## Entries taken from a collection
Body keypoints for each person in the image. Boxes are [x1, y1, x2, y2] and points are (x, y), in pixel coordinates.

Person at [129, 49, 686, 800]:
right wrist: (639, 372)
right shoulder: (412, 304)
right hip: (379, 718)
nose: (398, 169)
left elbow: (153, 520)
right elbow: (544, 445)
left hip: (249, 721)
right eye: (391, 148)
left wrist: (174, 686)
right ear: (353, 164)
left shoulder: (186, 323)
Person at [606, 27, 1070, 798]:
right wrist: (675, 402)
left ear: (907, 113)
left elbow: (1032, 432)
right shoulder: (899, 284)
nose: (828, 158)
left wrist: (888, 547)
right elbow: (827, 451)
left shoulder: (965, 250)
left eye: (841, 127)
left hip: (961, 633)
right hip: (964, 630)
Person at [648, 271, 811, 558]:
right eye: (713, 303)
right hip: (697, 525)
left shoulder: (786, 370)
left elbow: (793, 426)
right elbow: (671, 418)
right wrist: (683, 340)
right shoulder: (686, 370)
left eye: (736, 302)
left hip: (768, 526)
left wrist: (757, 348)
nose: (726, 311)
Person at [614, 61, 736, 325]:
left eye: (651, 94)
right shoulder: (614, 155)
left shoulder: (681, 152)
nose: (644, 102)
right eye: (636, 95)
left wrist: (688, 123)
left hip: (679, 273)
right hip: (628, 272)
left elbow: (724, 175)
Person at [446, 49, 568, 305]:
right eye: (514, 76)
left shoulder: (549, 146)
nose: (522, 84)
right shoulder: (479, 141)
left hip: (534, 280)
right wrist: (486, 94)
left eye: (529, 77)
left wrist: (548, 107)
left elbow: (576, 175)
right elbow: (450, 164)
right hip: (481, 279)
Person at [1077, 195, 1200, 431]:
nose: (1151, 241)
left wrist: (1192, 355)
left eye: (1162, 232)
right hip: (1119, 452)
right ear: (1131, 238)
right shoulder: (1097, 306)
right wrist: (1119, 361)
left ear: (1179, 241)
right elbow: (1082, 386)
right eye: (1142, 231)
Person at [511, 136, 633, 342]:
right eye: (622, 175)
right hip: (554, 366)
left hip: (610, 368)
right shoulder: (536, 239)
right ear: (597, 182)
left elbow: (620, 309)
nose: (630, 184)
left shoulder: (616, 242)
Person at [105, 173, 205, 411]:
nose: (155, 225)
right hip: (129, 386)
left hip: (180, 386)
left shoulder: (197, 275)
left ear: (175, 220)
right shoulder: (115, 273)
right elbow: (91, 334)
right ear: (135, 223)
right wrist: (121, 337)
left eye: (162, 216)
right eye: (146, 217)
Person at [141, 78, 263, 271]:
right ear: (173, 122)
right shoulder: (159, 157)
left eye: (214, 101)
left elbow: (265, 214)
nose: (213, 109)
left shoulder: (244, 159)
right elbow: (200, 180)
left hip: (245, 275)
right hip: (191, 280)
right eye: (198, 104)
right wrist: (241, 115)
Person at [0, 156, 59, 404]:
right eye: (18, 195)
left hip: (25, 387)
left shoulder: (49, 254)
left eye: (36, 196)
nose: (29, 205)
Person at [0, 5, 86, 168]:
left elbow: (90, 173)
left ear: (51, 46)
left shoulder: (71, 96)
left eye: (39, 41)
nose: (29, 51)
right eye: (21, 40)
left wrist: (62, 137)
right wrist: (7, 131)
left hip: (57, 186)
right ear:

## WHAT YOU ARE ASKED TO DO
Taking the entries above, print exactly the lines starting at the line with "left hip: (768, 526)" and ending at the line with "left shoulder: (616, 242)", both included.

## SOLUTION FOR THIS PROBLEM
left hip: (768, 526)
left wrist: (757, 348)
nose: (726, 311)
Person at [614, 61, 736, 325]:
left eye: (651, 94)
right shoulder: (614, 155)
left shoulder: (681, 152)
nose: (644, 102)
right eye: (636, 95)
left wrist: (688, 123)
left hip: (679, 273)
right hip: (628, 272)
left elbow: (724, 175)
Person at [446, 49, 568, 305]:
right eye: (514, 76)
left shoulder: (549, 146)
nose: (522, 84)
right shoulder: (479, 141)
left hip: (534, 280)
right wrist: (486, 94)
left eye: (529, 77)
left wrist: (548, 107)
left elbow: (576, 175)
right elbow: (450, 164)
right hip: (481, 279)
Person at [1077, 195, 1200, 431]:
nose: (1151, 241)
left wrist: (1192, 355)
left eye: (1162, 232)
right hip: (1119, 452)
right ear: (1131, 238)
right shoulder: (1097, 306)
right wrist: (1119, 361)
left ear: (1179, 241)
right elbow: (1082, 386)
right eye: (1142, 231)
Person at [511, 136, 633, 342]:
right eye: (622, 175)
right hip: (554, 366)
left hip: (610, 368)
right shoulder: (536, 239)
right ear: (597, 182)
left elbow: (620, 309)
nose: (630, 184)
left shoulder: (616, 242)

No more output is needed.